■ Provided data:

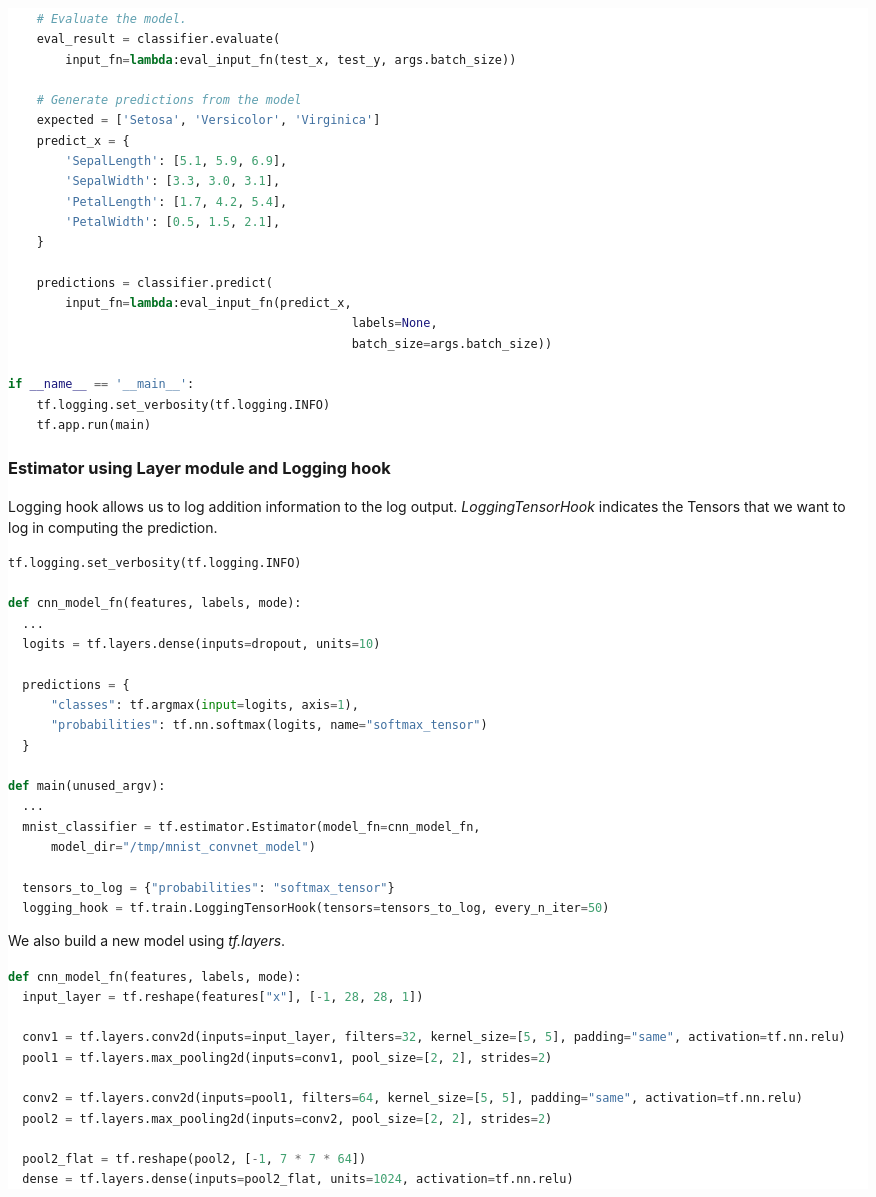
 ```python
    # Evaluate the model.
    eval_result = classifier.evaluate(
        input_fn=lambda:eval_input_fn(test_x, test_y, args.batch_size))

    # Generate predictions from the model
    expected = ['Setosa', 'Versicolor', 'Virginica']
    predict_x = {
        'SepalLength': [5.1, 5.9, 6.9],
        'SepalWidth': [3.3, 3.0, 3.1],
        'PetalLength': [1.7, 4.2, 5.4],
        'PetalWidth': [0.5, 1.5, 2.1],
    }

    predictions = classifier.predict(
        input_fn=lambda:eval_input_fn(predict_x,
                                                labels=None,
                                                batch_size=args.batch_size))

if __name__ == '__main__':
    tf.logging.set_verbosity(tf.logging.INFO)
    tf.app.run(main)
```

### Estimator using Layer module and Logging hook

Logging hook allows us to log addition information to the log output. _LoggingTensorHook_ indicates the Tensors that we want to log in computing the prediction.

```python
tf.logging.set_verbosity(tf.logging.INFO)

def cnn_model_fn(features, labels, mode):
  ...
  logits = tf.layers.dense(inputs=dropout, units=10)

  predictions = {
      "classes": tf.argmax(input=logits, axis=1),
      "probabilities": tf.nn.softmax(logits, name="softmax_tensor")
  }

def main(unused_argv):
  ...
  mnist_classifier = tf.estimator.Estimator(model_fn=cnn_model_fn, 
      model_dir="/tmp/mnist_convnet_model")

  tensors_to_log = {"probabilities": "softmax_tensor"}
  logging_hook = tf.train.LoggingTensorHook(tensors=tensors_to_log, every_n_iter=50)
```

We also build a new model using _tf.layers_.

```python
def cnn_model_fn(features, labels, mode):
  input_layer = tf.reshape(features["x"], [-1, 28, 28, 1])

  conv1 = tf.layers.conv2d(inputs=input_layer, filters=32, kernel_size=[5, 5], padding="same", activation=tf.nn.relu)
  pool1 = tf.layers.max_pooling2d(inputs=conv1, pool_size=[2, 2], strides=2)

  conv2 = tf.layers.conv2d(inputs=pool1, filters=64, kernel_size=[5, 5], padding="same", activation=tf.nn.relu)
  pool2 = tf.layers.max_pooling2d(inputs=conv2, pool_size=[2, 2], strides=2)

  pool2_flat = tf.reshape(pool2, [-1, 7 * 7 * 64])
  dense = tf.layers.dense(inputs=pool2_flat, units=1024, activation=tf.nn.relu)
```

■ Directions for this task: Go over the listing above and copy out each line that includes "padding".

■ Answer below:
  conv1 = tf.layers.conv2d(inputs=input_layer, filters=32, kernel_size=[5, 5], padding="same", activation=tf.nn.relu)
  conv2 = tf.layers.conv2d(inputs=pool1, filters=64, kernel_size=[5, 5], padding="same", activation=tf.nn.relu)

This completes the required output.